In addition to the key rate-limiting glycolytic enzymes mentioned above, such as PFKFB3, HK2, and PKM2, other glycolytic rate-limiting enzymes like phosphoglucose isomerase (PGI) and lactate dehydrogenase (LDH) may also play certain roles in the development of angiogenesis-related diseases, including wet AMD, by regulating EC glycolysis. This is worthy of more attention. However, there are still some limitations to targeting glycolysis for treating wet AMD. On the one hand, while the roles of various glycolytic rate-limiting enzymes have been preliminarily verified in some angiogenesis-related disease models, their specific mechanisms in wet AMD remain to be further elucidated. On the other hand, highly specific, efficient, and low-toxic glycolytic rate-limiting enzyme inhibitors are still lacking, and existing inhibitors may have off-target effects or impact normal cell metabolism.

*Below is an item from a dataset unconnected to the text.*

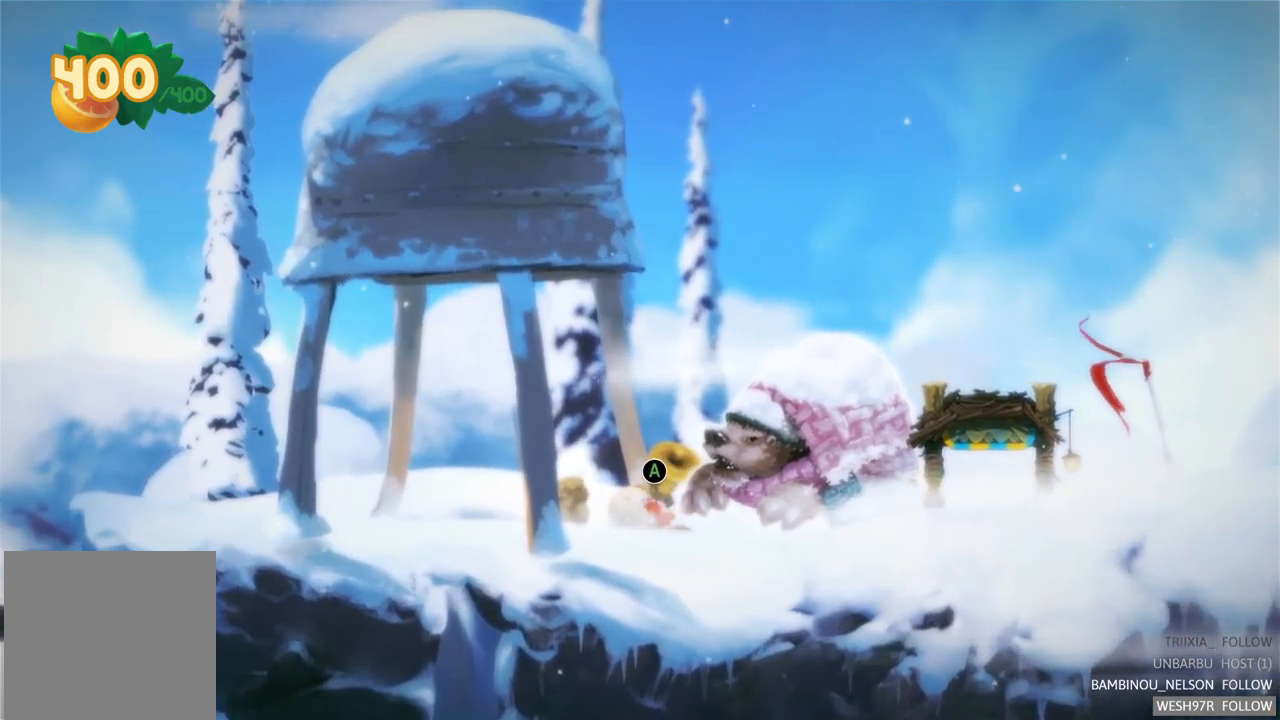
{"buttons": [], "left_stick": "center", "right_stick": "center", "events": [[183, "left_stick", "center"]]}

In addition, excessive inhibition could lead to serious side effects as glycolysis is closely related to many physiological processes in the body. Therefore, future research needs to develop specific, efficient, and safe glycolytic rate-limiting enzyme inhibitors based on in-depth understanding of EC glycolytic metabolism regulation, and conduct rigorous preclinical and clinical studies to ultimately achieve the goal of targeting glycolysis for wet AMD treatment.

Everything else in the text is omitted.